THEY CALL IT SIN. First National Pictures, 1932. Loretta Young, George Brent, Una Merkel, David Manners, Helen Vinson, Louis Calhern. Director: Thornton Freeland.

   The biggest attraction this small unprepossessing pre-Code film has is luminously beautiful Loretta Young, only 19 years old at the time and an actress you just knew was going somewhere, even in 1932.

   It’s kind of a silly film, but with themes I’m sure resonated with audiences at the time, in the depths of the Depression. When a traveling salesman of sorts (David Manners) hits a small town in Kansas, he’s already engaged to a girl back in Manhattan, and he has no idea he’ll find himself so completely smitten by the girl he finds playing the organ in church on Sunday morning.

   Her parents have small town values, but Marion Cullen doesn’t share them. There is a reason for that, which I won’t go into, and she sees in Jimmy a way to leave her particular small town behind, and she does, following him to New York, thinking that he loves her.

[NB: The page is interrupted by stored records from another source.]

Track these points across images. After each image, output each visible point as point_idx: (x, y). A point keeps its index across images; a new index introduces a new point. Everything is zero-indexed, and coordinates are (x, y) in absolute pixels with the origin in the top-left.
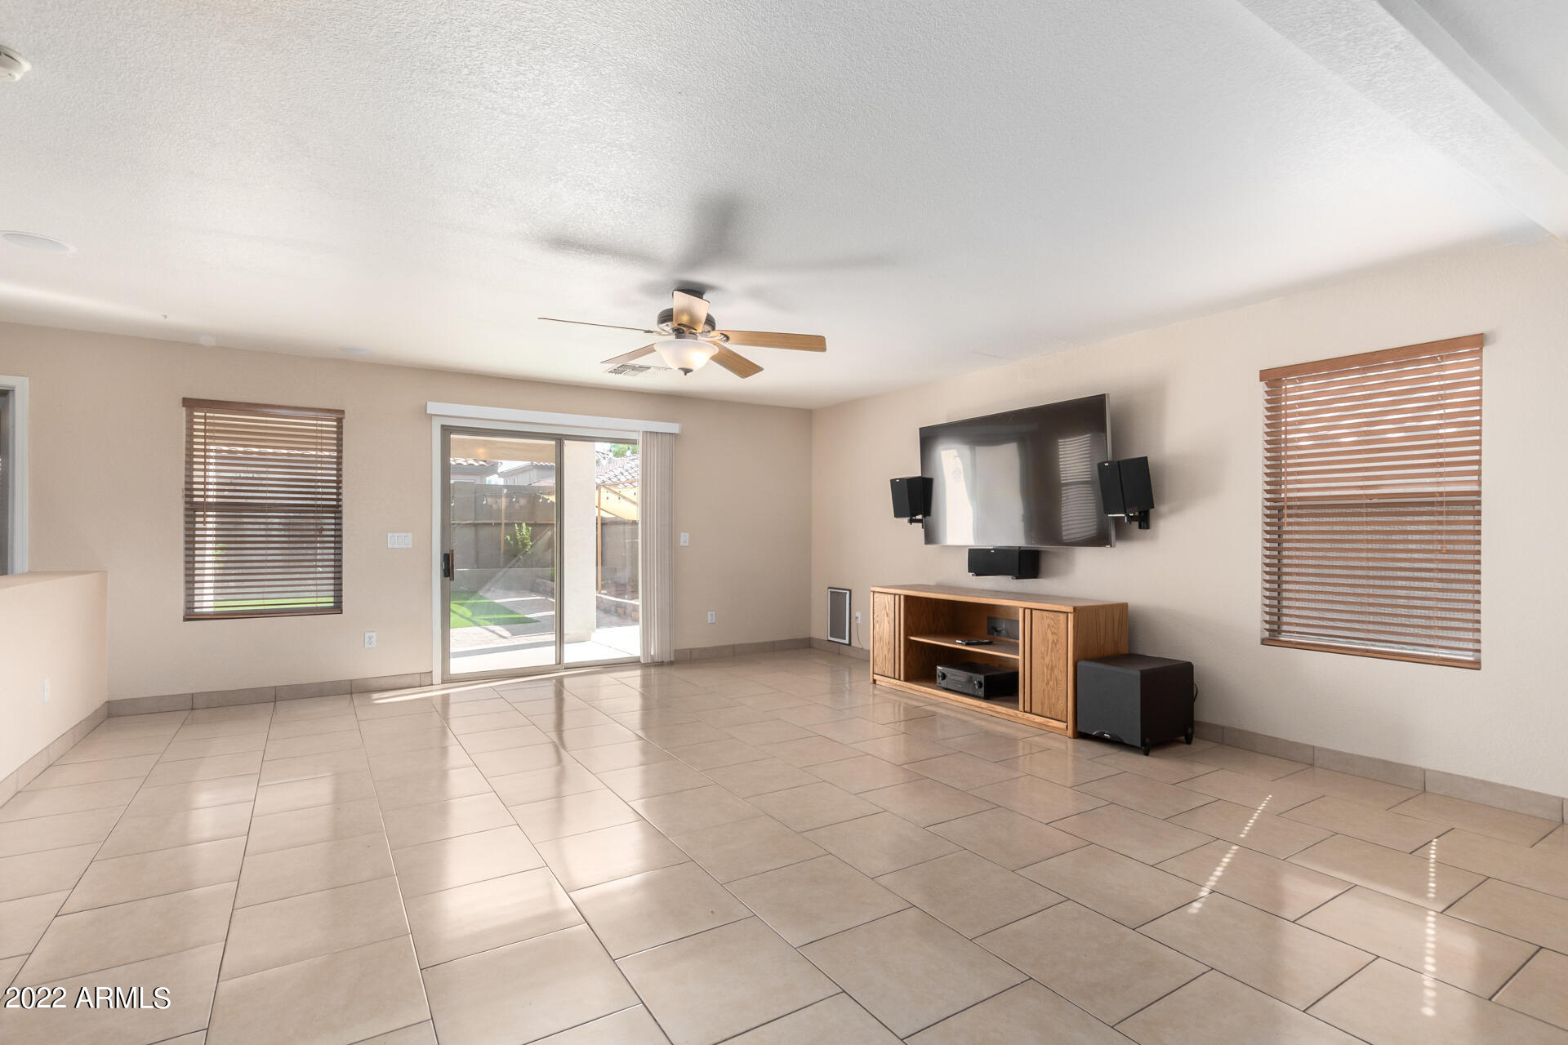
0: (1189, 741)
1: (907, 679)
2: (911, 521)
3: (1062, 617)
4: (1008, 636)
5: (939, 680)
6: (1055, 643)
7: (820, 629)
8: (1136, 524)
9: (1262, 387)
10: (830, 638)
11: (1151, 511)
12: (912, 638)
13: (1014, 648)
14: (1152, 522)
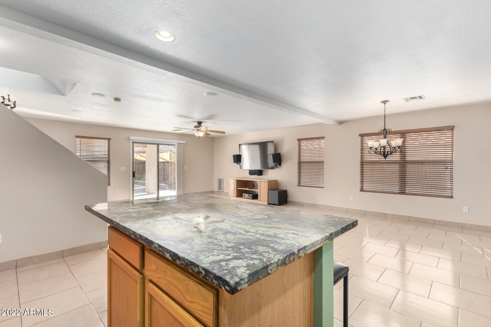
0: (286, 204)
1: (237, 197)
2: (237, 164)
3: (266, 182)
4: (256, 187)
5: (243, 196)
6: (265, 187)
7: (216, 188)
8: (279, 165)
9: (298, 142)
10: (218, 190)
11: (281, 163)
12: (238, 188)
13: (258, 189)
14: (281, 165)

   Which he does, deeply, but as I mentioned up above, he already have a fiancée, and reluctantly he does the honorable thing. But what this does is leave Marian on her own in the big city, a theme of forbidden fruit, I imagine, to small-town audiences.

   She does all right, though, and I doubt that you will be surprised to have me tell you that. First she hooks up with another would-be Broadway starlet named Dixie Dare (Una Merkel), but then has to fend off the advances of a lecherous but well-known producer.

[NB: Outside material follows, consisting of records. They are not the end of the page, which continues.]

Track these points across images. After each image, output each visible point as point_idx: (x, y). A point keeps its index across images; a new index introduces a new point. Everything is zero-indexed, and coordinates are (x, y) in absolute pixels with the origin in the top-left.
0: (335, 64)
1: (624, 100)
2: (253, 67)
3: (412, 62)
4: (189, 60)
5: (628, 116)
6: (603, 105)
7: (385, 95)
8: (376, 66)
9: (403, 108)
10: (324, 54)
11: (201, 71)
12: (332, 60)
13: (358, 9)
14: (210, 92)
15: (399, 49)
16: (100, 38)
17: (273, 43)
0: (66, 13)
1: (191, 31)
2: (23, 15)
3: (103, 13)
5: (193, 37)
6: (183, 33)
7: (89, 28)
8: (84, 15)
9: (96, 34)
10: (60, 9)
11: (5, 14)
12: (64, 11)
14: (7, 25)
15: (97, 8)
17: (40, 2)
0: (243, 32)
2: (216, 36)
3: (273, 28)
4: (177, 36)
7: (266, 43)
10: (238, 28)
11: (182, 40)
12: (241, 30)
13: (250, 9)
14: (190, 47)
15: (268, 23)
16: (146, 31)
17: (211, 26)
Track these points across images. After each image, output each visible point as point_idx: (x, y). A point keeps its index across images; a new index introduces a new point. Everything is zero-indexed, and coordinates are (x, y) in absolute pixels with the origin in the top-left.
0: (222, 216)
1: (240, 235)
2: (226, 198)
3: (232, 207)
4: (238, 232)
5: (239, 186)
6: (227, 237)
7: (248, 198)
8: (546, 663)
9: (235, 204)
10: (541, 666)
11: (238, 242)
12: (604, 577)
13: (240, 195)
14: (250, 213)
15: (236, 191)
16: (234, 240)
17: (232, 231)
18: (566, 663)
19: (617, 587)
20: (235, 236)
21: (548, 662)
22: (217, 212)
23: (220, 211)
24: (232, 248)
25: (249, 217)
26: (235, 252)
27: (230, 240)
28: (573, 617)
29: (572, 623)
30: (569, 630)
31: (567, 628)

   Nor is he the only one. A doctor friend of Jimmy (George Brent) has his eyes on her, too. Beauty, it seems, is not to be denied.

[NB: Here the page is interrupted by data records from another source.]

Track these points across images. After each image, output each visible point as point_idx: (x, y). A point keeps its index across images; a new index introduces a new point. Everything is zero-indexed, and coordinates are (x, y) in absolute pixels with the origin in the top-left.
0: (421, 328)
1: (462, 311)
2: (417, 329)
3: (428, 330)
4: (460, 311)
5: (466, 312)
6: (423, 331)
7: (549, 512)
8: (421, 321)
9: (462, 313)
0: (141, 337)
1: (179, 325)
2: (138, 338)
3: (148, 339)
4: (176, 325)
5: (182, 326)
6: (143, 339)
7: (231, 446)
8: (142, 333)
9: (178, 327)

   It is around this point of its running time that the film takes on a somewhat darker tone, but even though this film has been released on DVD as part of a box set of pre-Code movies, there are only hints of really dastardly stuff. We do get to see the charming Dixie Dark romping around in her room in her lingerie, though, which is a fact that seems well worth mentioning. Mostly, though, this is entertaining fun, a film that today would be hard-pressed to even make it into the PG category.